Même si l'Italie à donné très récemment la jouissance de ce local à une ONG, les douaniers ont demandé l'autorisation d'y entrer ce qui a été accepté, a-t-il argué.

Pour calmer le jeu en attendant de se rendre à Rome, M. Darmarin a néanmoins demandé aux douaniers de "suspendre le fonctionnement" de l'accord de 1990.

Un haut fonctionnaire du ministère italien des Affaires étrangères avait convoqué samedi l'ambassadeur de France à Rome, Christian Masset, pour exprimer "la ferme protestation du gouvernement italien pour la conduite des agents des douanes françaises, considérée comme inacceptable".

Il s'était référé à de récents échanges d'information entre les douanes françaises et les chemins de fer italiens précisant que le local de la gare de Bardonecchia n'était plus accessible, car désormais utilisé par une organisation humanitaire.

"Au lieu d'expulser des diplomates russes, il faut éloigner d'ici les diplomates français", avait réagi samedi le président de la Ligue, Matteo Salvini (extrême droite), arrivé en tête des dernières législatives grâce à une coalition avec le parti de droite de Silvio Berlusconi et son slogan "l'Italie d'abord".

"Avec nous au gouvernement, l'Italie relèvera la tête en Europe, nous n'avons pas de leçons à recevoir de Macron et Merkel, et nous contrôlerons nos frontières", avait ajouté M. Salvini.

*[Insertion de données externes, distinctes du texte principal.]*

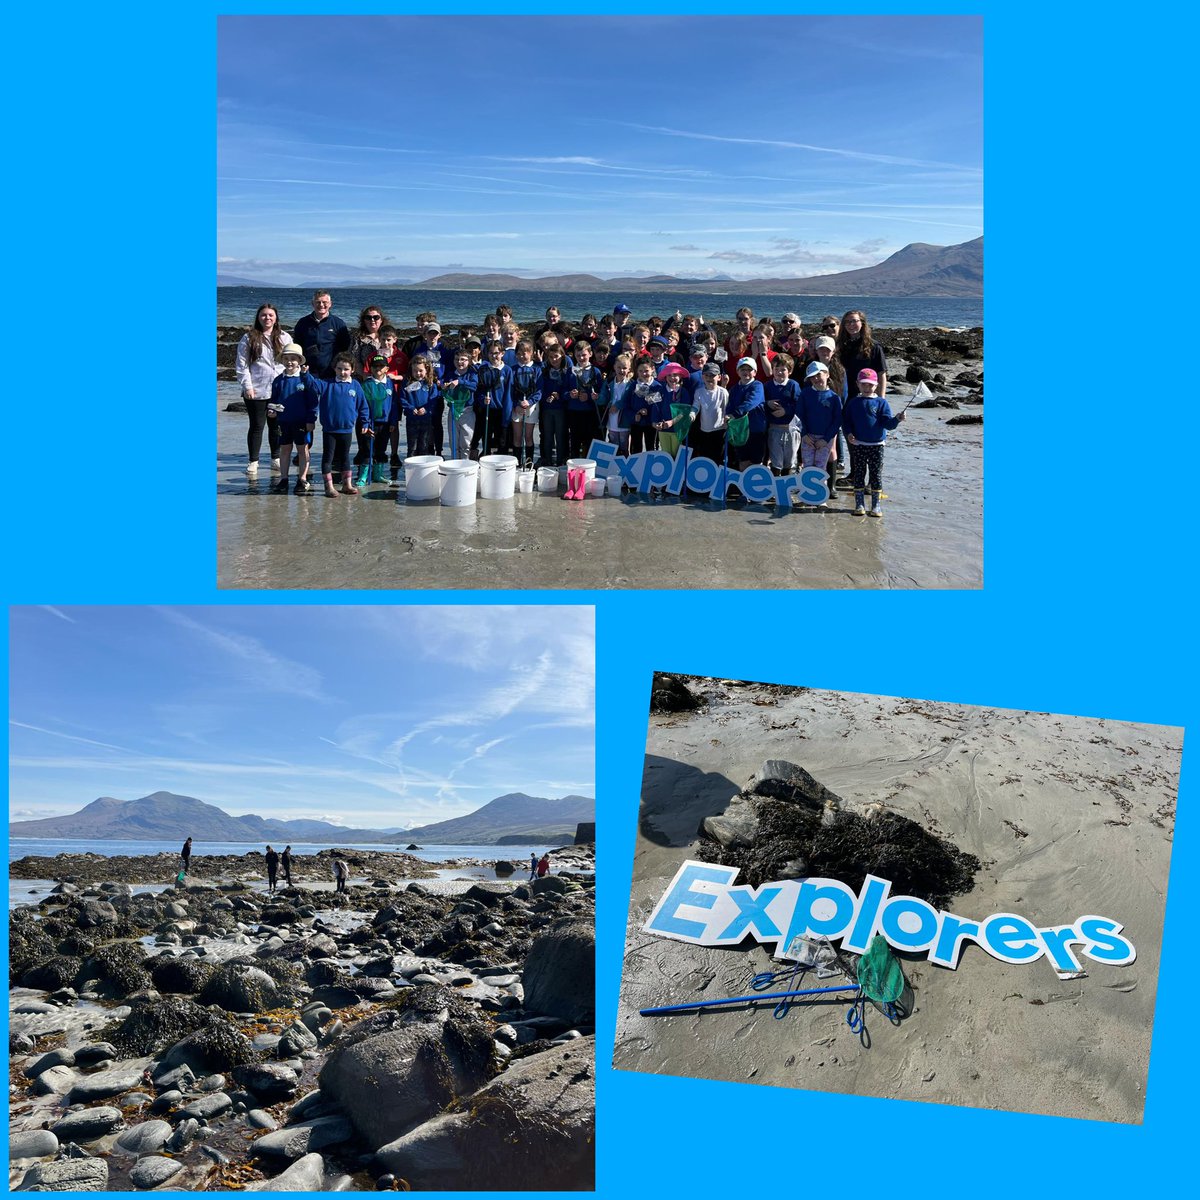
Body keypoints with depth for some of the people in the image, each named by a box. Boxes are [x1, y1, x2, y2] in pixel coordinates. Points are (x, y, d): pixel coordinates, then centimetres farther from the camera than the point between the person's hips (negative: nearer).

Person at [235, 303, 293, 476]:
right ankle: (253, 461, 10)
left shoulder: (284, 338, 8)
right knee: (257, 426, 2)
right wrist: (247, 386, -8)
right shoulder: (249, 339, 1)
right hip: (256, 392, -2)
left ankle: (276, 458, 22)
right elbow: (241, 365, -1)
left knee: (276, 426, 9)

"Ce n'est pas ainsi qu'on fait la nouvelle Europe", a lancé Maurizio Martina, secrétaire par intérim du Parti démocrate italien (centre gauche), encore techniquement au pouvoir.

Le station de ski de Bardonecchia (Piémont) voit arriver un flux régulier de migrants, même si les trains pour la France sont fortement contrôlés. Certains passent par la route d'un col, longue de 16 km, qui sépare Bardonecchia de Névache, le premier village Français.